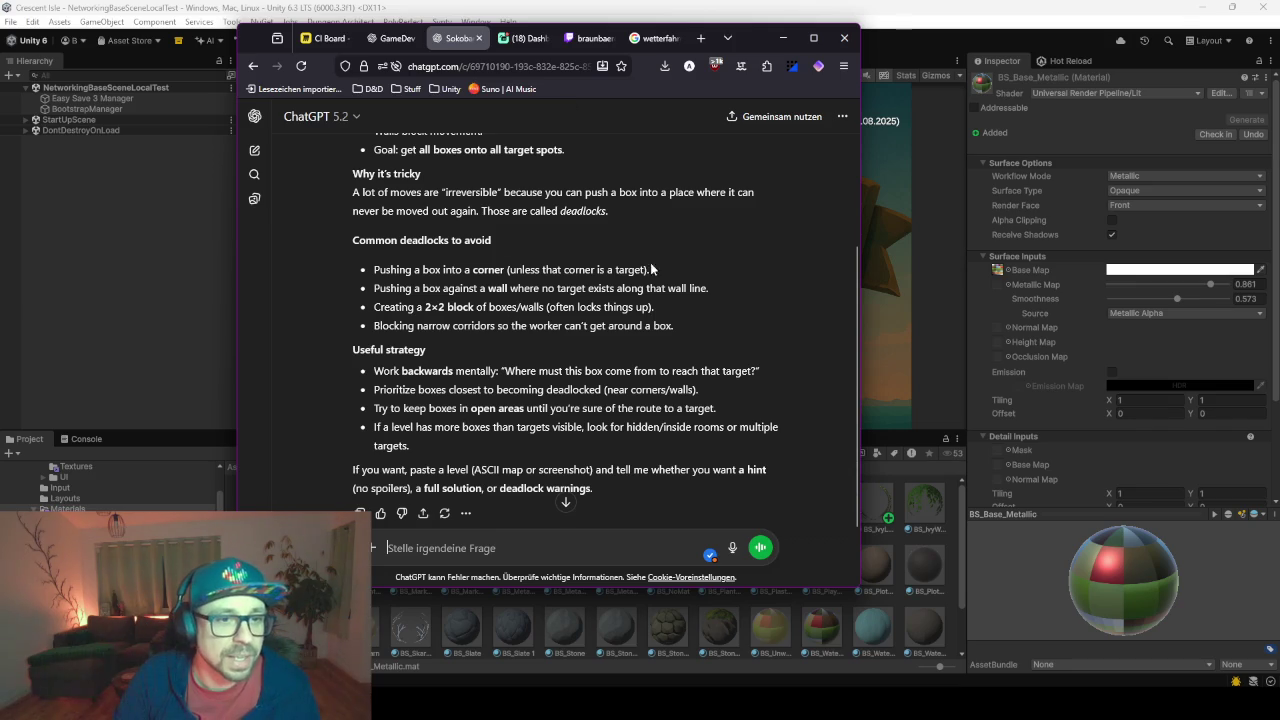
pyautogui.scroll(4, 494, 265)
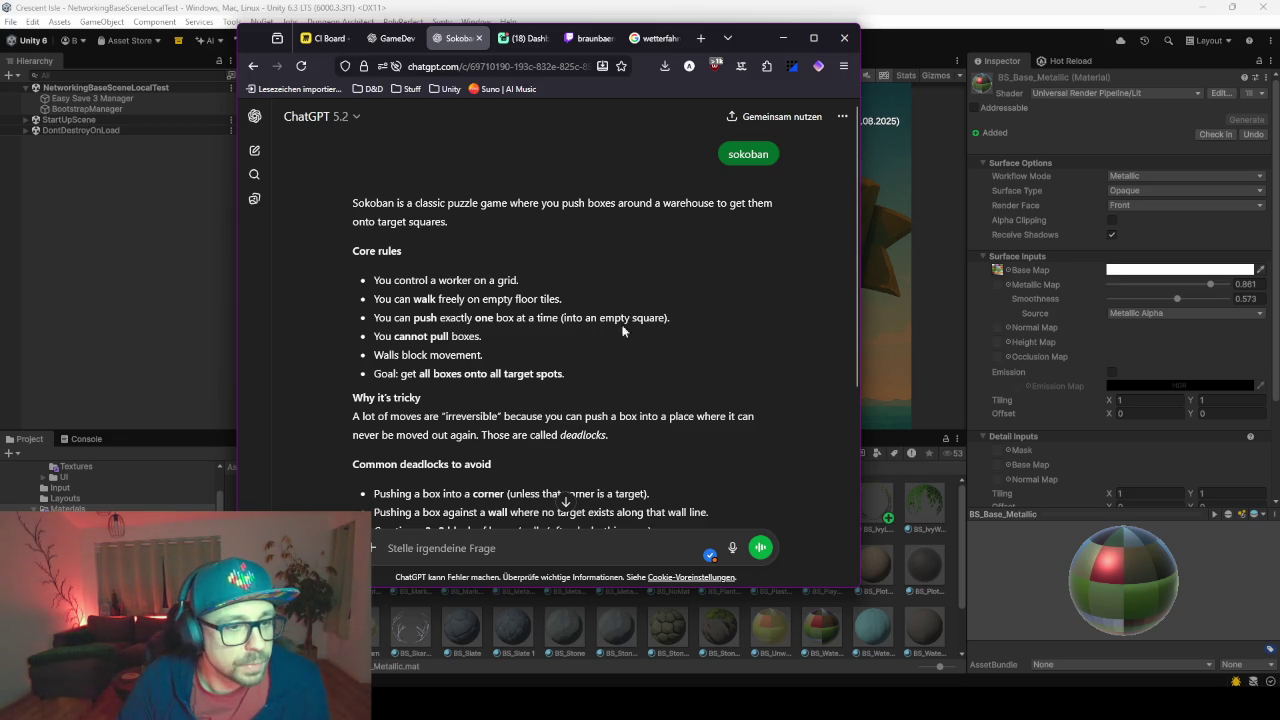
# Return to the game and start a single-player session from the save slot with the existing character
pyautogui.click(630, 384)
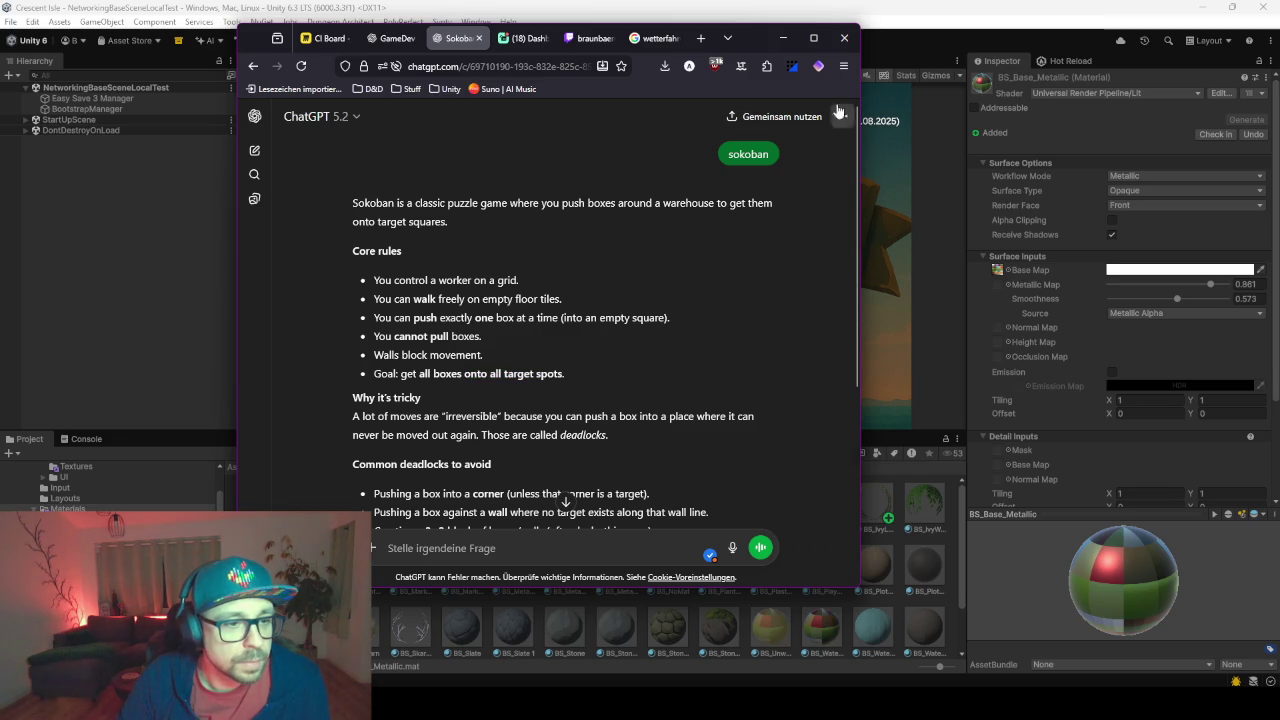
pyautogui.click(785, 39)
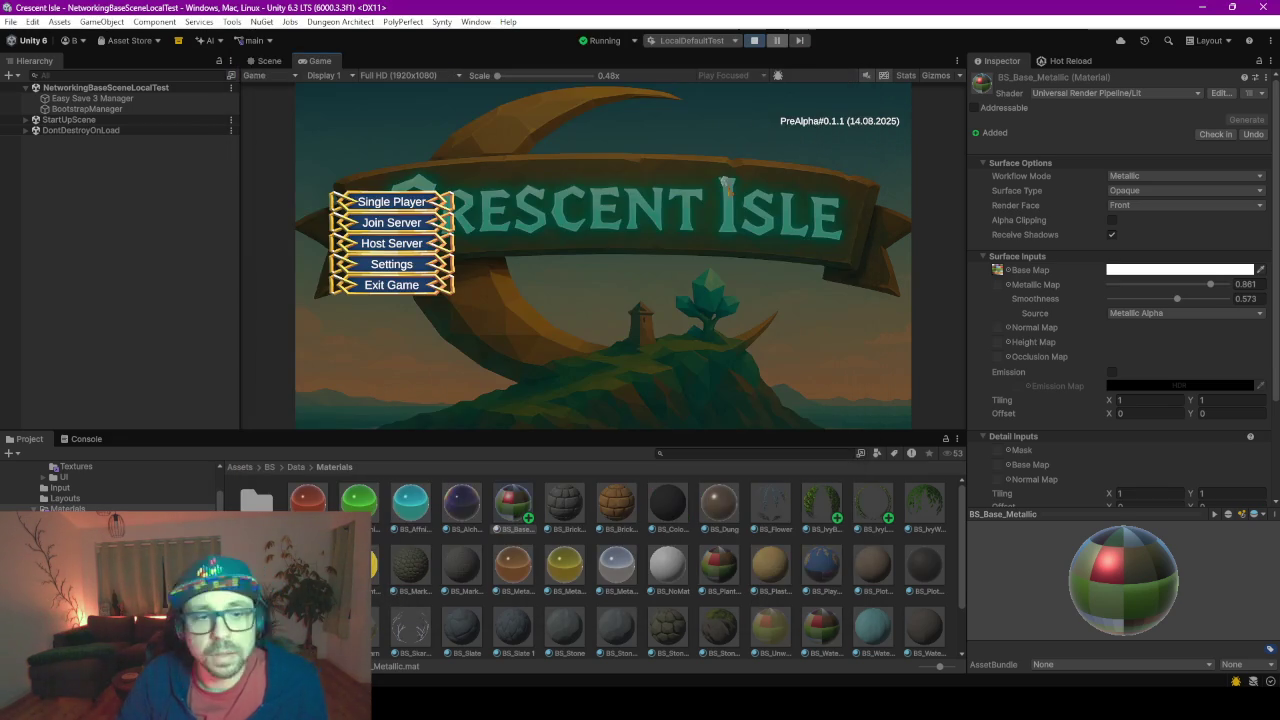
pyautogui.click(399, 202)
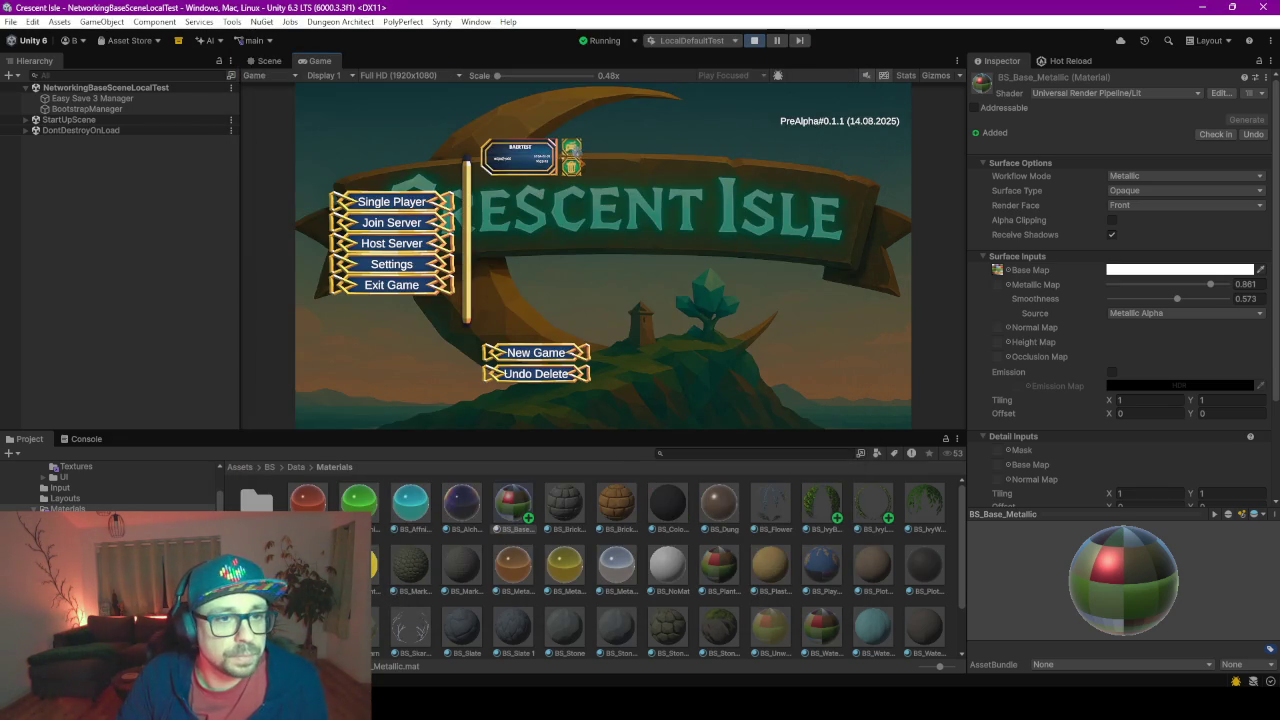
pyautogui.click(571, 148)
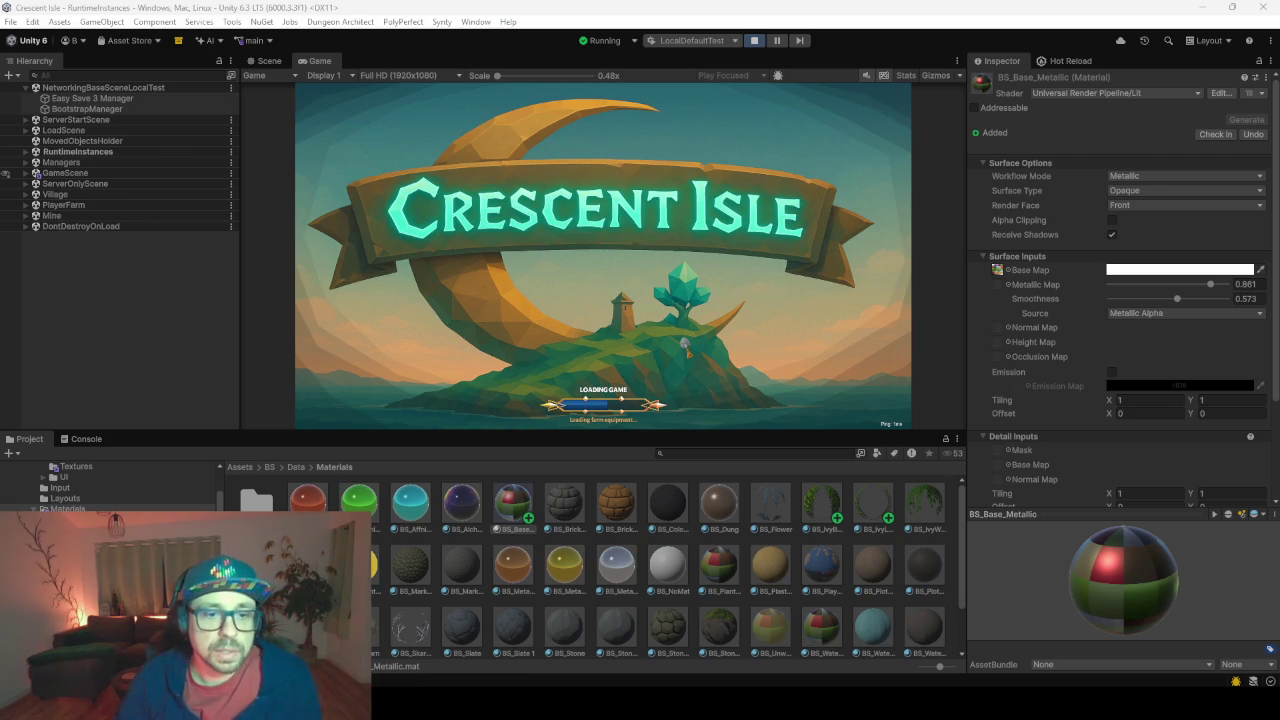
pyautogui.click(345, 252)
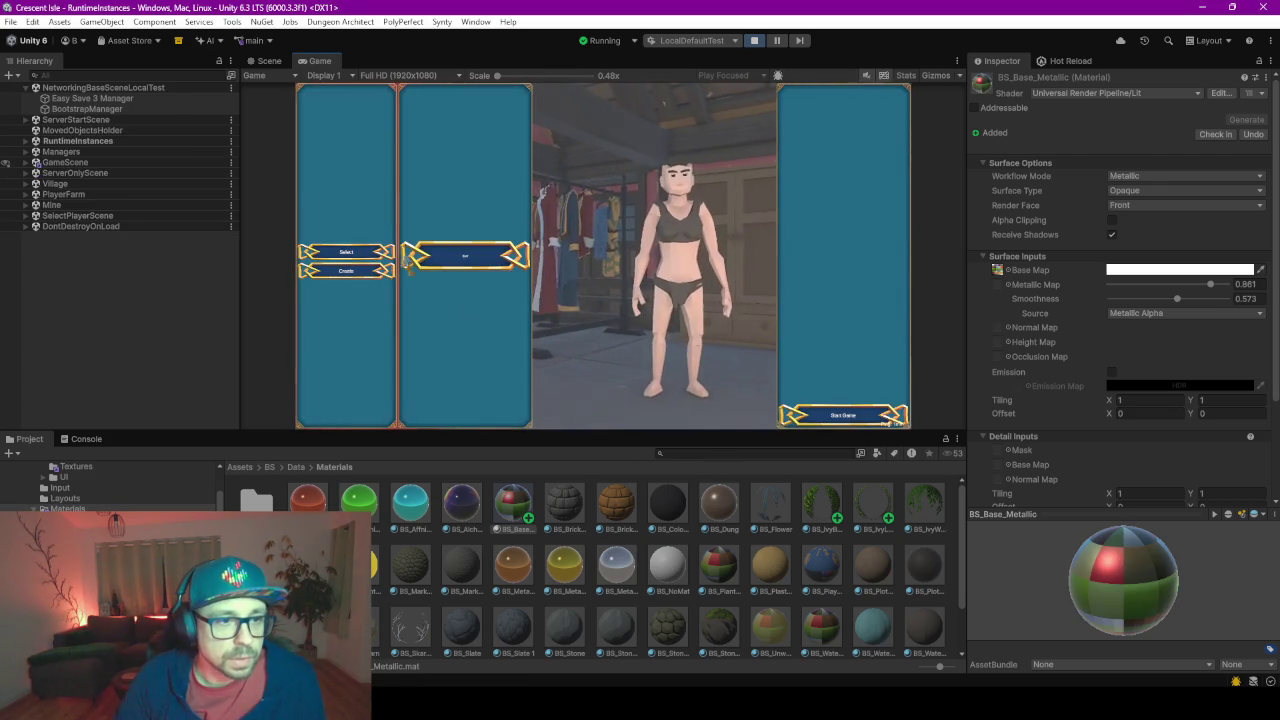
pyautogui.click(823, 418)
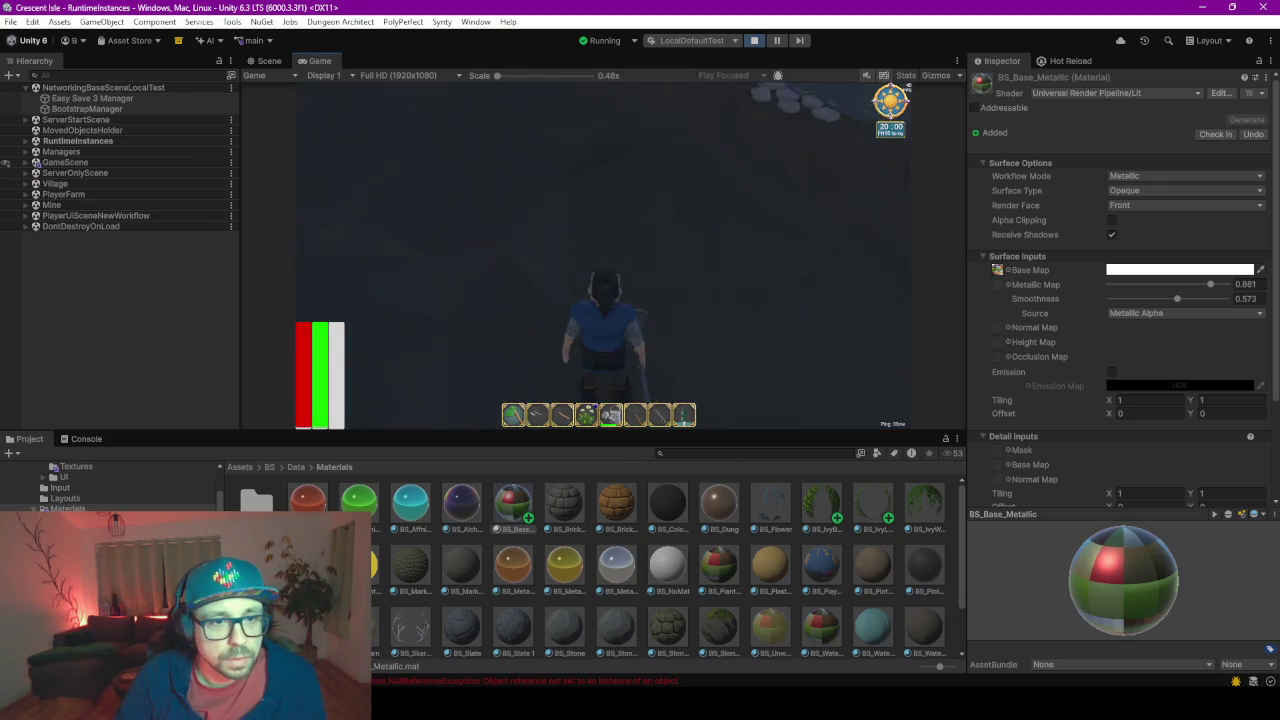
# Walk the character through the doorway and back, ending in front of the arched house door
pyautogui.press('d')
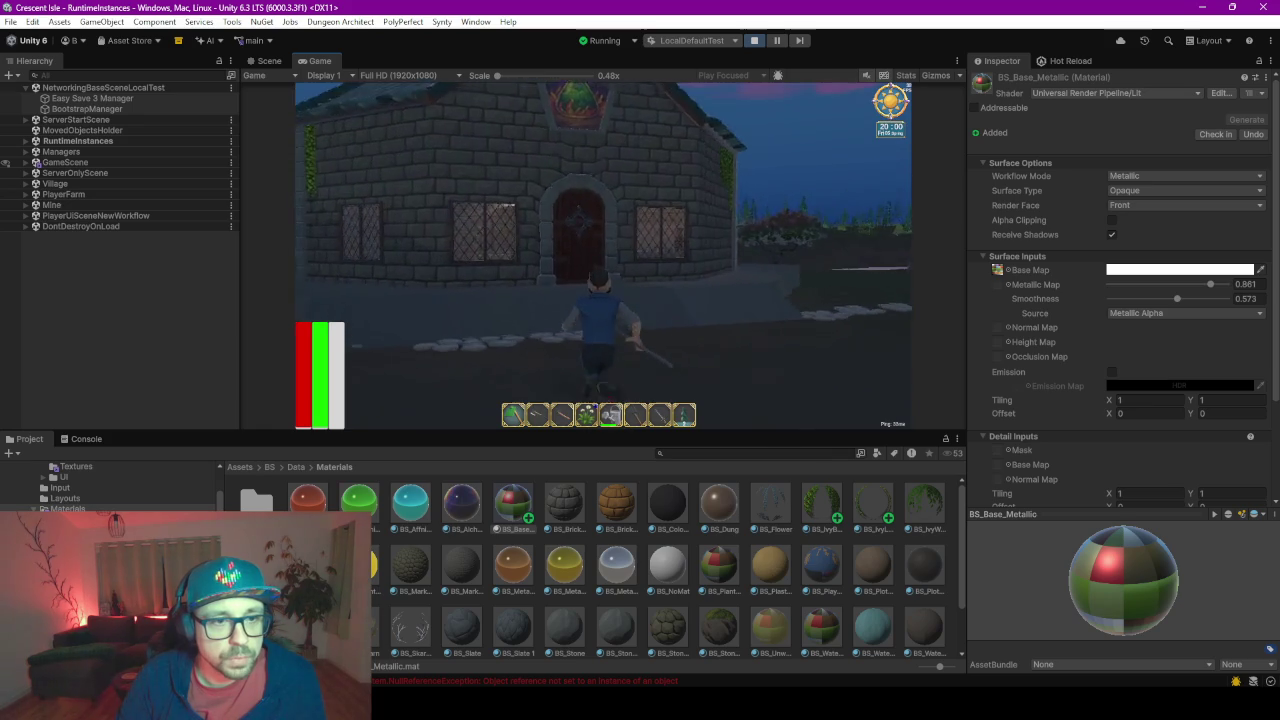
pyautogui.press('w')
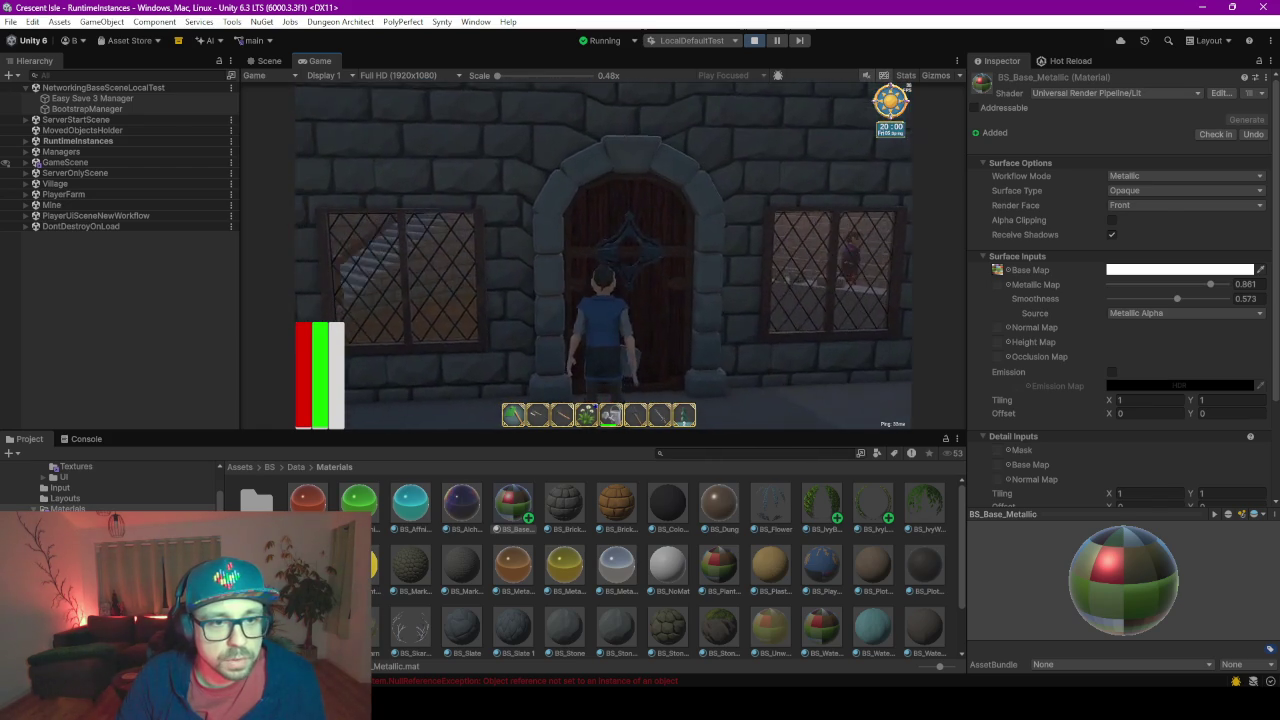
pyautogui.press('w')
_ _ _ _
ASSIGNED TASK ->
Do not include the pictures. Quote only the lines from the line with "pyautogui.press('d')" through the end of the material, both ends included, exactly.

SOLUTION ->
pyautogui.press('d')
pyautogui.press('w')
pyautogui.press('w')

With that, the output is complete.